Defying Heathrow’s management, Emirates said it won’t comply with a directive for airlines to cancel flights this summer to and from the London airport. Heathrow is trying to ease congestion at the airport.
“Emirates is a key and steadfast operator at LHR, having reinstated six daily A380 flights since October 2021,” the carrier said in a statement on Thursday. “From our past 10 months of regularly high seat loads, our operational requirements cannot be a surprise to the airport.”
On Tuesday, Heathrow CEO John Holland-Kaye wrote an open letter to flyers, explaining that it is capping the airport’s daily passenger capacity at 100,000 through Sept. 11. Kaye also asked airlines to stop selling summer tickets on flights to and from Heathrow, as daily bookings already exceed the cap.
Heathrow issued those orders while the airport attempts to address a rash of service problems this summer, including excessive security lines and widespread failures with baggage handling.
Emirates said Heathrow told the carrier on Wednesday evening that it must comply with capacity cuts within 36 hours.
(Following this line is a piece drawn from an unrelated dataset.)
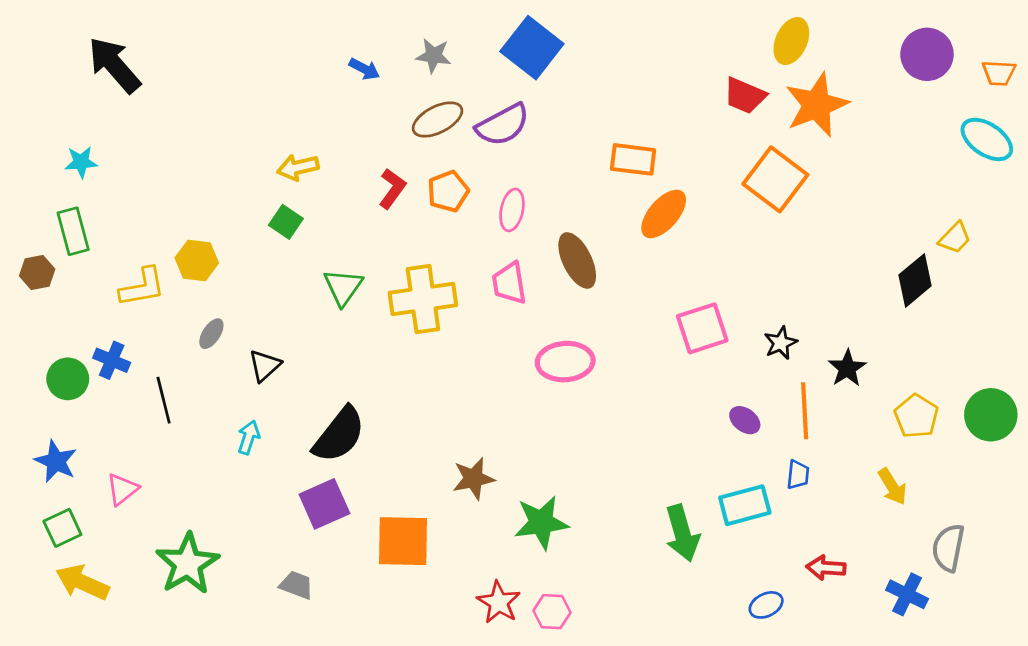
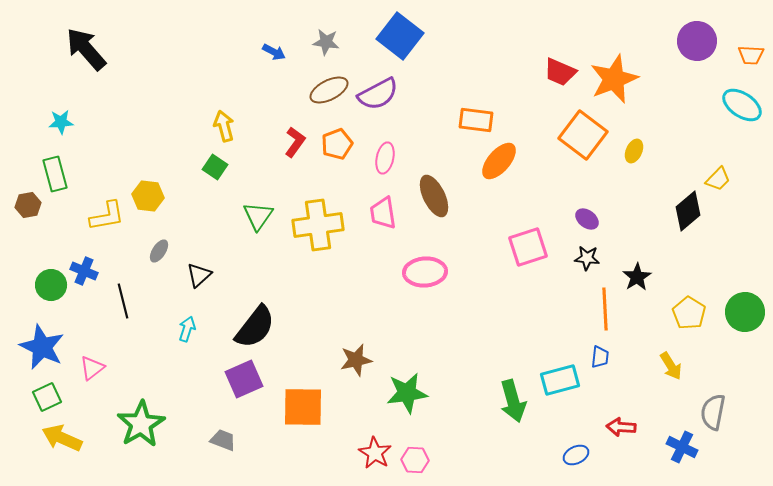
yellow ellipse: (791, 41) -> (634, 151), moved, size x0.7
yellow arrow: (298, 167) -> (224, 126), turned 88
black star: (781, 343) -> (587, 258), turned 30
purple ellipse: (745, 420) -> (587, 219), moved
blue star: (56, 461) -> (42, 347), size x1.4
The airport, Emirates said, stated the specific flights on which the airlines should exclude passengers and threatened legal action for noncompliance.
Emirates asserts that Heathrow wants the carrier to deny seats to tens of thousands of passengers.
“Emirates believes in doing the right thing by our customers,” the airline said. “However, rebooking the sheer numbers of potentially impacted passengers is impossible with all flights running full for the next weeks, including at other London airports and on other airlines. Adding to the complexity, 70% of our customers from LHR are headed beyond Dubai to see loved ones in far-flung destinations, and it will be impossible to find them new onward connections at short notice.”
Heathrow didn’t immediately respond to a request for comment on Thursday afternoon.
Emirates said that until further notice, it plans to operate as scheduled from Heathrow.